Иван Николаевич Дурново говорил мне, что он перлюстрацией писем не занимается, хотя утверждение это было неверно, как в отношении его, так и в отношении всех последующих министров внутренних дел. Недавно погибший министр внутренних дел Столыпин точно также негодовал, возмущался делаемыми предположениями, что в министерстве внутренних дел им перлюстрируются частные письма. Между тем, я знаю совершенно достоверно, что письма эти перлюстрировались и что Столыпин посвящал очень много времени чтению чужих писем.
Это приносило вред и мне, ибо, когда я был Председателем Совета Министров, то и мне одно время давали все эти письма, и я знаю по себе, как эти письма влияют на нервы и возбуждают различные чувства.
После отставки И. Н. Дурново Император Николай II не назначил министром внутренних дел Сипягина, как это было в мыслях его отца Императора Александра III, а назначил Горемыкина.
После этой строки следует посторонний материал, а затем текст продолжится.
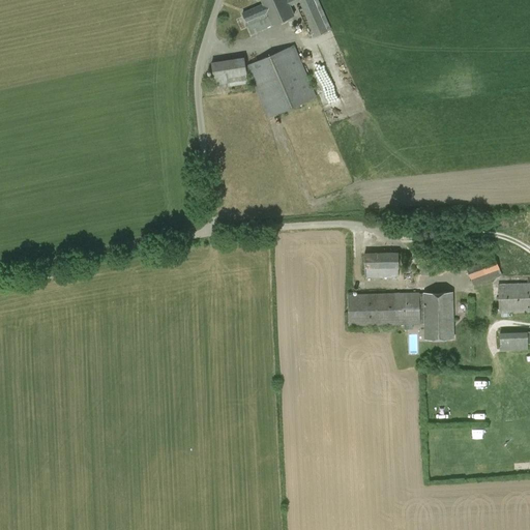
[(290,7),(287,0),(261,0),(263,4),(271,25),(294,16),(290,7)]
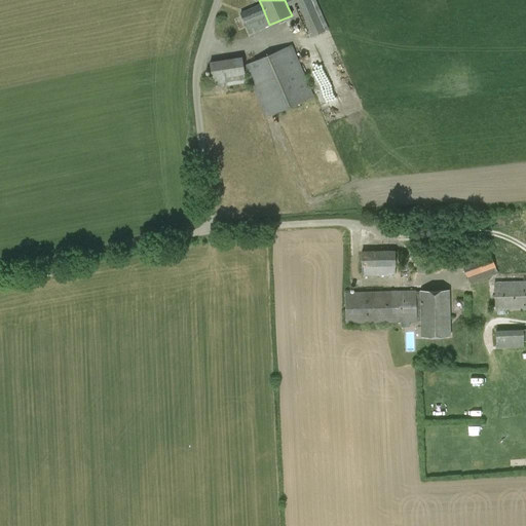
[(300,8),(312,37),(329,29),(315,0),(285,0),(288,7),(294,4),(296,10),(300,8)]
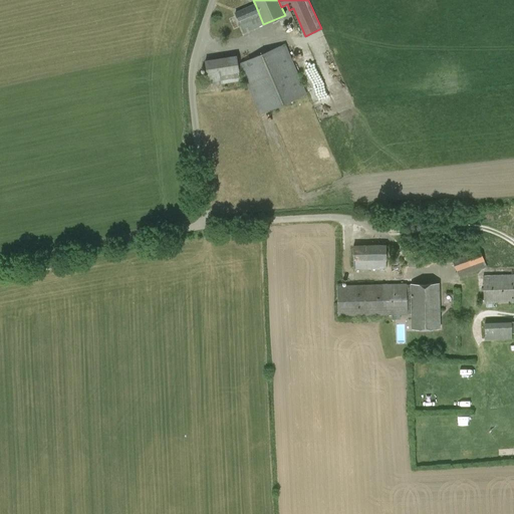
[(244,33),(263,24),(255,4),(235,12),(244,33)]
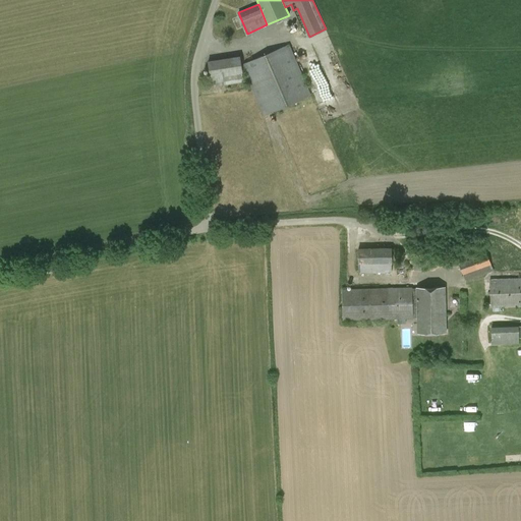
[(264,116),(311,95),(289,44),(242,64),(242,65),(264,116)]
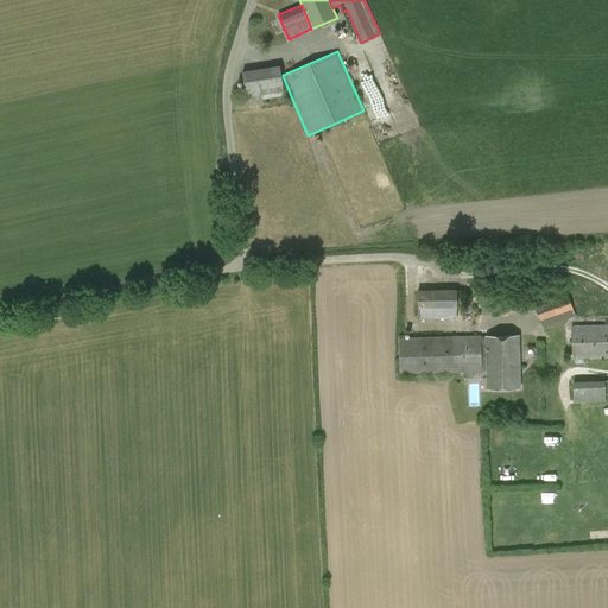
[(285,95),(283,76),(283,75),(280,67),(242,71),(247,101),(285,95)]
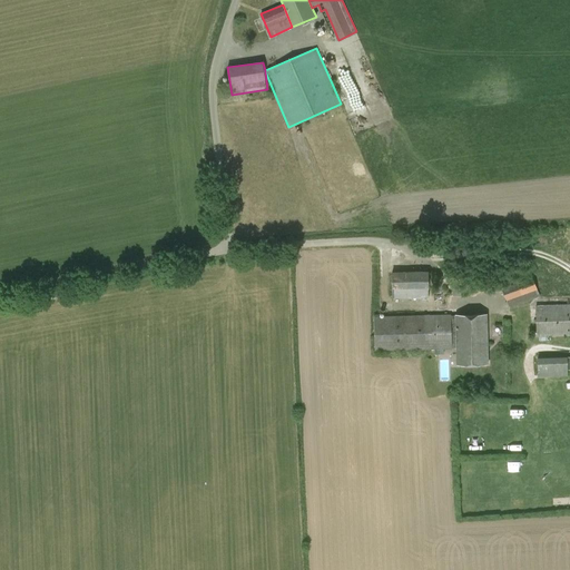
[(510,307),(540,296),(529,269),(499,282),(510,307)]
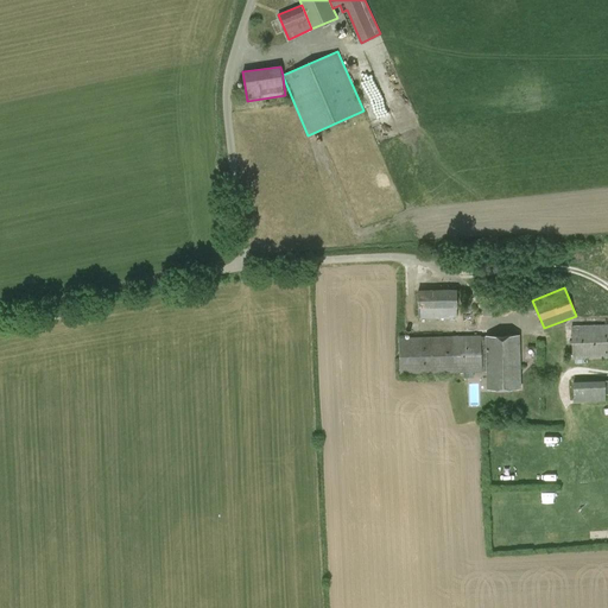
[(457,318),(457,289),(418,290),(418,318),(457,318)]
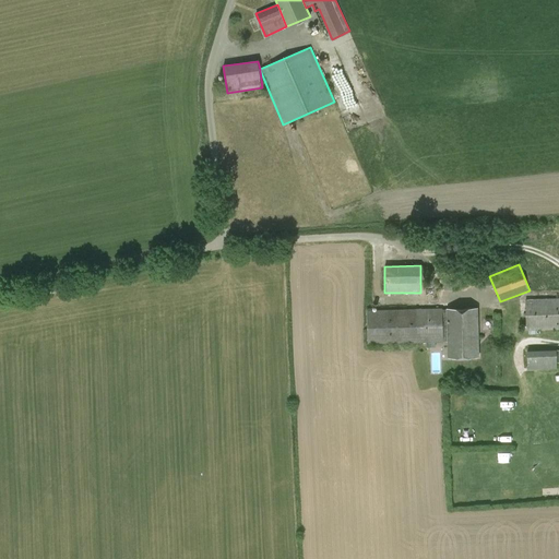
[(526,331),(558,329),(558,298),(525,299),(526,331)]
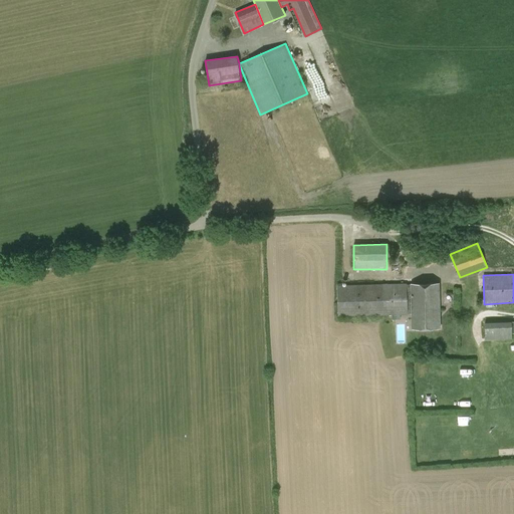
[(408,313),(412,313),(411,284),(407,284),(407,283),(336,285),(338,317),(408,315),(408,313)]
Это случилось следующим образом:
Когда уходил Иван Николаевич Дурново, то явился вопрос, кого назначить вместо него, и Государь Император как то раз, когда я пришел к нему, спросил об этом мое мнение:
– Как вы думаете, кого бы вы мне посоветовали назначить министром внутренних дел? Тогда я в свою очередь спросил у Государя, кого он имеет в виду – потому что мне самому не хотелось бы указывать лиц, а я бы мог дать только характеристику того или другого лица, которое будет указано Государем.
Государь мне на это ответил, что ему рекомендуют двух лиц: Плеве и Сипягина. Кто ему их рекомендует, Государь не говорил, но я, конечно, догадался.
Что касается Плеве, то его рекомендовал Государю Николаю II И. Н. Дурново так же, как он его рекомендовал Императору Александру III; а что касается Сипягина, то относительно его, вероятно, Императору Николаю II было известно, что это был кандидат в министры его отца.
Относительно Плеве и Сипягина я сказал Государю следующее, что Плеве и Сипягина я обоих хорошо знаю. Плеве делал свою карьеру, как юрист, он дослужился до прокурора судебной палаты; затем при Лорис-Меликове из прокурора судебной палаты он был назначен директором департамента полиции; из директора департамента полиции он был назначен товарищем министра внутренних дел и, наконец, государственным секретарем. Я сказал, что человек он несомненно очень умный, очень опытный, хороший юрист, вообще человек очень деловой, в состоянии много работать и очень способный, но насколько на него можно положиться в том смысле – каковы его убеждения, есть ли это в данный момент его убеждения, искренни ли они, глубоки ли, а не просто ли карьерные – об этом всегда судить очень трудно.
Когда Плеве был прокурором судебной палаты, он был довольно либеральных идей, вследствие этого граф Лорис-Меликов, когда он был начальником верховного управления, а потом министром внутренних дел (его тогда называли диктатором сердца Императора Александра II) – взял Плеве директором департамента полиции. В то время Плеве поклонялся политике Лорис-Меликова, сочувствовал его более или менее конституционным идеям.
Затем Лорис-Меликова сменил граф Игнатьев. Плеве был правою рукою графа Игнатьева и поклонялся графу Игнатьеву, хотя, как известно, мнения графа Игнатьева совершенно не сходились с мнениями Лорис-Меликова.